UNITED STATES DISTRICT COURT FOR THE DISTRICT OF COLUMBIA
April 30, 2010
FRAZIER CAUDLE, ET AL., PLAINTIFFS,
THE DISTRICT OF COLUMBIA, DEFENDANT.
The opinion of the court was delivered by: Alan Kay United States Magistrate Judge
Pending before this Court is the District of Columbia's Motion to Stay Ruling on the Sanctions and Cost Arguments Set Forth in Plaintiffs' Renewed Motion to Enforce the Court's Order Requiring Production of Discovery Responsive to the Court's Ruling on Plaintiffs' Motion to Compel and Motion for Sanctions ("Motion") ; Plaintiffs' opposition to the Motion ("Opposition")  and Defendant's reply thereto ("Reply"). Defendant District of Columbia (the "District") requests that this Court stay its ruling on Plaintiffs' motion to compel and for sanctions , where Plaintiffs request for sanctions is based on Defendant's dilatory conduct throughout the course of discovery in this case.
Defendant contends that this Court has the "inherent power to stay proceedings [with]in [the] control of its docket." (Motion at 4); see Landis v. North America Co., 299 U.S. 248, 254 (1936) ("[T]he power to stay proceedings is incidental to the power inherent in every court to control the disposition of the causes on its docket with economy of time and effort for itself, for counsel, and for litigants"); see also Dellinger v. Mitchell, 442 F.2d 782, 786 n.7 (D.C. Cir. 1971) (quoting Landis). In determining whether to grant a stay, a court must "balance the competing interest of the parties." Ellsberg v. Mitchell, 353 F. Supp. 515, 517 (D.D.C. 1973) (citing Landis, 299 U.S. at 254-55; Dellinger, 442 F.2d at 786, 787). The initial burden rests with the party applying for a stay to "demonstrate a need, however slight, which justifies a delay in the proceedings." Ellsberg, 353 F. Supp. at 517.
The alleged "need" propounded by the District is the fact that it has been "duly overburdened" in this litigation by "expend[ing] and overstretch[ing] its resources to comply with [ ] discovery demands that have no bearing on this litigation." (Motion at 5.)*fn1 The District further alleges that "fiscally," it requires a delay in any ruling on sanctions and/or costs. (Id.)Finally, the District argues that because dispositive motions are pending before the trial court, this Court should defer its ruling on any motion for sanctions or costs until those motions are resolved.

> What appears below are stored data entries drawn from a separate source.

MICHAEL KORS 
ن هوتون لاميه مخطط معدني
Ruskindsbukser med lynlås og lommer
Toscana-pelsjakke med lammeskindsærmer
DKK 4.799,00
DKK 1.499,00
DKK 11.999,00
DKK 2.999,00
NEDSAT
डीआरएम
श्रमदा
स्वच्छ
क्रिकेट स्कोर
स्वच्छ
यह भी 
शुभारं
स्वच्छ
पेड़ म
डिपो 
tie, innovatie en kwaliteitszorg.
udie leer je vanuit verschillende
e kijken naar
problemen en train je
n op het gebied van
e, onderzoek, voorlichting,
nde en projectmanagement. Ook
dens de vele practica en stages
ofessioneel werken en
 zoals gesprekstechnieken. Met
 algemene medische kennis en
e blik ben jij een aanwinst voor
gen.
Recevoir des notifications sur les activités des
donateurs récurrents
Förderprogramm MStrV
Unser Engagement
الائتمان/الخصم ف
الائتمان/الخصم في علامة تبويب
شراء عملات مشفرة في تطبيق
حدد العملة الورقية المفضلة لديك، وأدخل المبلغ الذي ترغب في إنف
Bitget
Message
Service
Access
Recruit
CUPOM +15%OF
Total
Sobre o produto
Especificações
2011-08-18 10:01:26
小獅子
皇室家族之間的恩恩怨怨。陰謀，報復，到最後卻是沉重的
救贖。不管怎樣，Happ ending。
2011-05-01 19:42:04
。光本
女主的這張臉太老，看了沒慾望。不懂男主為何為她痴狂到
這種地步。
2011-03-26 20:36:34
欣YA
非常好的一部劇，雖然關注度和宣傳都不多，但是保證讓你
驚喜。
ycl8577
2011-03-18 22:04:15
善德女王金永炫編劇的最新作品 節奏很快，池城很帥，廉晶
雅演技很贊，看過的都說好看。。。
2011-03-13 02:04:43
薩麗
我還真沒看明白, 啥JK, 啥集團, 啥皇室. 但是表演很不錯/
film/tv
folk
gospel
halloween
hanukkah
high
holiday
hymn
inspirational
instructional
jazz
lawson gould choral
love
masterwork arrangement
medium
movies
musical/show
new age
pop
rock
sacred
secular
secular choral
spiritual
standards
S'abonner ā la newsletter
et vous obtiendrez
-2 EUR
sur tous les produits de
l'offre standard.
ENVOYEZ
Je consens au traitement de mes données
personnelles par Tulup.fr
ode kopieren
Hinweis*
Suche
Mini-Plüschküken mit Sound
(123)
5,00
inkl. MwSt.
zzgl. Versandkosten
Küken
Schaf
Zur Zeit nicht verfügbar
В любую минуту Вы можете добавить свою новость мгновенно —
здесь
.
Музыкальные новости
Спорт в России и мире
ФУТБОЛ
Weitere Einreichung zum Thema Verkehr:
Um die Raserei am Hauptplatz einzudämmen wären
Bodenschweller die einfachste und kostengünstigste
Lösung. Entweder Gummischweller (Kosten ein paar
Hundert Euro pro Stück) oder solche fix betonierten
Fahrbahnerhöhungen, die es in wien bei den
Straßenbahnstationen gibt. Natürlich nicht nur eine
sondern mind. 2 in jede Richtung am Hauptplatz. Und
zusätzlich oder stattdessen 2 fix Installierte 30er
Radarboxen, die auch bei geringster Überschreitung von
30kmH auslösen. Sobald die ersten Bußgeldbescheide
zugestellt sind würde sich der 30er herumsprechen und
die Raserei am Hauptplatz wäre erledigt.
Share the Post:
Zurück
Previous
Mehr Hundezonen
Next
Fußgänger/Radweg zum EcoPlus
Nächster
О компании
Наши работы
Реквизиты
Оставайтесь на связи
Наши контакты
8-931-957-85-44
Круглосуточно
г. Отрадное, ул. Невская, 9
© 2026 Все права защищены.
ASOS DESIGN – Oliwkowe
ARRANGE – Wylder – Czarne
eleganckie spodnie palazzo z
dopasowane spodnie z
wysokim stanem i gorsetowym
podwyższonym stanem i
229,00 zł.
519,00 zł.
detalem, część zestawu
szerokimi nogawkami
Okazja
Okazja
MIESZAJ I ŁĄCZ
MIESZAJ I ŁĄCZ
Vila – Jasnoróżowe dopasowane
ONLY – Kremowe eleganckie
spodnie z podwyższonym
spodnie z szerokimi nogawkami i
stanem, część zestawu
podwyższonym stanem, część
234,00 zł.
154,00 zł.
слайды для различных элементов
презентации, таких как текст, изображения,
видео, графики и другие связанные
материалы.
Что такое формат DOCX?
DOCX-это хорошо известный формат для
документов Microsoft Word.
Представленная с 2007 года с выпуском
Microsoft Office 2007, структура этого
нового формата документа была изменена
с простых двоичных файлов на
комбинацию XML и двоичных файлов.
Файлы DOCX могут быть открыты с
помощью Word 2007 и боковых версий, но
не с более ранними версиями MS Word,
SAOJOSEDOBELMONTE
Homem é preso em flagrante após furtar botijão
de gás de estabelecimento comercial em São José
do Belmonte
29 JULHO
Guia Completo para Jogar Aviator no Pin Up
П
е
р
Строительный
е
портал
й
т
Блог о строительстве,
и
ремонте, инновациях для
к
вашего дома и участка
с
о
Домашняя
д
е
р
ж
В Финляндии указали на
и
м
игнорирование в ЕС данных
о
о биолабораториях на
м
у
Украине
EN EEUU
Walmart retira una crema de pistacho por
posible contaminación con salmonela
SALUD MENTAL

Plaintiffs' response to this argument is that the District "wrongly assumes that the outcome of dispositive motions could somehow absolve Defendant of responsibility for its violations of Court Orders. . . . " (Opposition at 1. ) Plaintiffs argue that "[n]o summary judgment decision would validate Defendant's prior violations of this Court's Orders or relieve Defendant of its duty to comply with court orders and fulfill its obligations under the Federal Rules." (Opposition at 2.) See United States v. Philip Morris USA, Inc., 287 F.Supp.2d 5, 14 (D.D.C. 2003) ("If the rule of law is to be upheld, it is essential that the judiciary takes firm action to vindicate its authority to compel compliance with lawfully issued directives, and to not reward delay and disobedience. ")
Defendant's Reply to the Plaintiffs' Opposition attempts to argue the merits of the motion requesting sanctions and it is accordingly non-responsive to the Plaintiffs' assertion that the outcome of the dispositive motion has no bearing on when and whether the District should be sanctioned for discovery misconduct. Defendant District of Columbia fails to demonstrate any valid reason for this Court to delay determination of Plaintiffs' request for sanctions and accordingly, it is this 30th day of April, 2010,
ORDERED that the District of Columbia's Motion to Stay Ruling on the Sanctions and Cost Arguments Set Forth in Plaintiffs' Renewed Motion to Enforce the Court's Order  is DENIED.